The DBQ Thrash-Out
How To REALLY Set Students Up for Success During Discussions
What Is a Thrash Out?
Watch Students Engage in a Thrash Out
WHY Do A Thrash-Out?
- Students need to practice putting new learning into phrases and sentences.
- Students need to try out which evidence is best to prove the claim.
- Students learn when they hear other students' ideas.
- Students gain confidence as they practice speaking to classmates in small and full groups.
- Students (and all of us) need to practice speaking and listening to one other respectfully.
- State Standards in every state require students to make a claim and support it with evidence and reasoning. The thrash-out is where they pull all that together.
- Students enjoy learning actively.
Let's Talk About Your Fears! Teachers have told us . . .
Kids are too shy.
Kids will disrupt class
We have STANDARDS to cover!
HOW Can Real Teachers Organize Discussions and Debates?
Students of all ages and abilities need STRUCTURE to make them feel safe in a discussion. However, they do not need the teacher to tell them what to say. This is a balance. Some general principles and considerations for striking the balance follow.
- Provide clear instructions.
- Establish norms. Model this. Perhaps show the thrash-out video in DBQ Online.
- Don't make the format too complicated. See suggestions below.
- Have students work in small groups before they speak in front of the whole class.
- Consider assigning students roles like these from the Illinois State BOE.
- Consider providing students with sentence starters like these from Common Lit.
- Use a timer to limit planning, speaking time, the overall debate or discussion.
- Consider having a shy student take notes for their team on poster paper the first time.
- Consider allowing language learners to speak about the documents in their own language before they speak about them in English.
- Don't interrupt your students when they are speaking.
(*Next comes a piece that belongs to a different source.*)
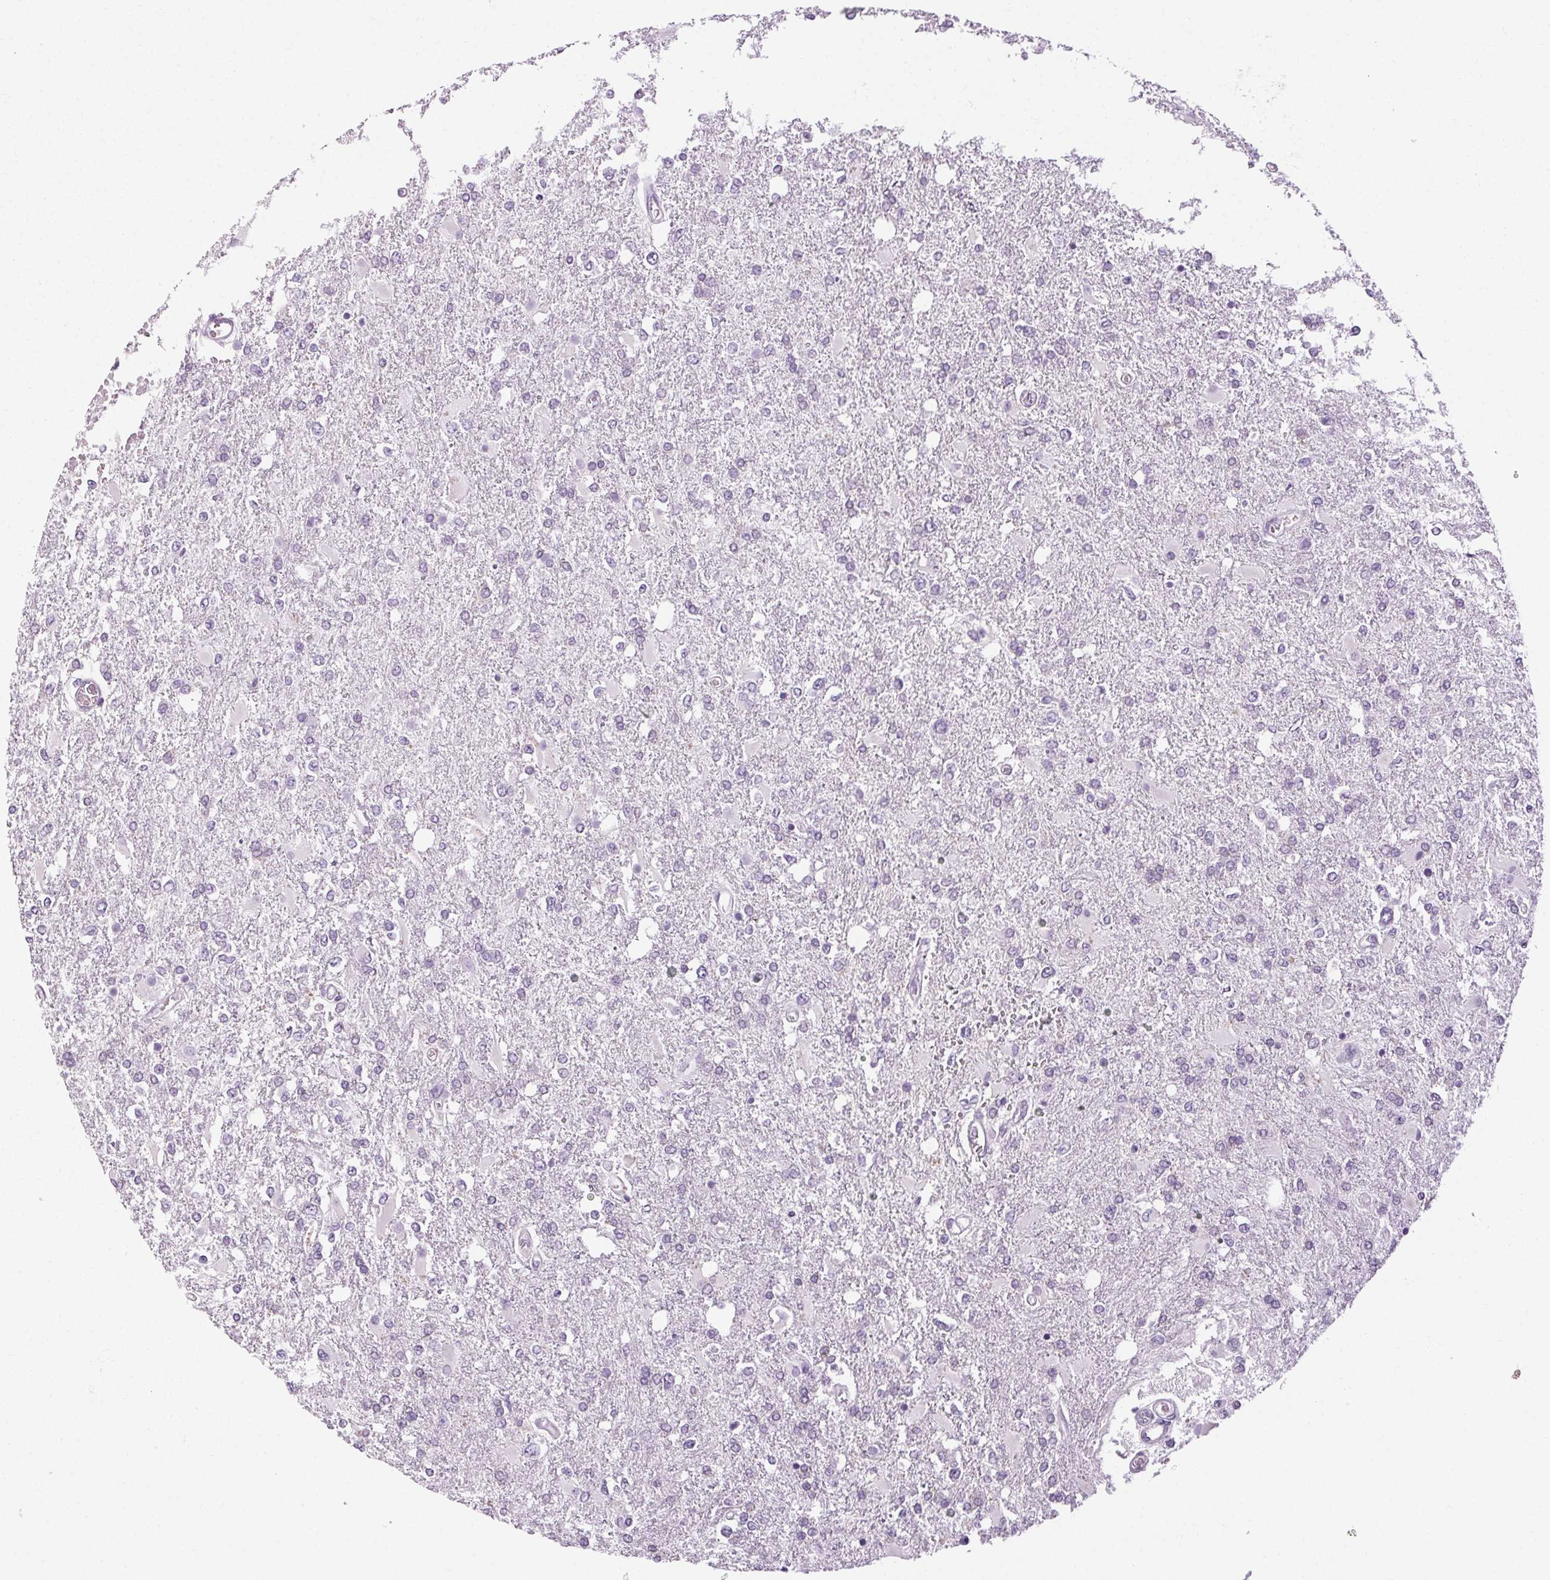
{"staining": {"intensity": "negative", "quantity": "none", "location": "none"}, "tissue": "glioma", "cell_type": "Tumor cells", "image_type": "cancer", "snomed": [{"axis": "morphology", "description": "Glioma, malignant, High grade"}, {"axis": "topography", "description": "Cerebral cortex"}], "caption": "A high-resolution image shows IHC staining of glioma, which reveals no significant positivity in tumor cells.", "gene": "POMC", "patient": {"sex": "male", "age": 79}}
Correct flagrant errors other students fail to find, but give your kids a chance to shine before you jump in to save them!
Format Options
Four Corners or Debates: What's the Question?
Thrash-outs differ depending on the type of question. If you have an expository question, a narrative or journal entry question, or a question that might have more than 2 clear choices, you need a four corners approach. If you have only two possible ways to answer the question, you have a debate with only two sides.
Tag Team
Tag team debates work for both binary issues as well as multisided issues. One benefit of Tag Team is that it leads to wide-scale participation. It makes a four-corner or debate style thrash out more of a game.
Inner Circle, Outer Circle
This strategy is sometimes called the fishbowl. The attached instructions are adapted by California State University in Chico. They adapted it from Tolerance.org. If you search for "fishbowl discussion strategy" you will find many similar ideas.
Inner-Outer Circle is more deliberation than debate. The advantage of this approach is students really have an opportunity to listen and consider the position of those that feel differently from them. It’s not about winning, but growing in their understanding.
Structured Academic Controversy
This is a small group discussion, which gets all students speaking. It is more a deliberation than a debate, and the end goal is for students to reach a consensus, or at very least, understand and be able to articulate the opposing side’s position. SAC, created by David W. Johnson and Roger T. Johnson, both from the University of Minnesota, and covered on Teaching History.org requires students to listen as well as speak.
Conver-Stations
This is very helpful for preparing students for AP or IB exams but General Ed students also grow from using a set of documents to argue different positions.
Want To Try a More Gamified Approach? SMACKDOWN!
The Socratic Smackdown was developed by The Institute of Play. We have introduced this strategy in countless DBQ Follow-Up Workshops. We appreciate the brilliant idea!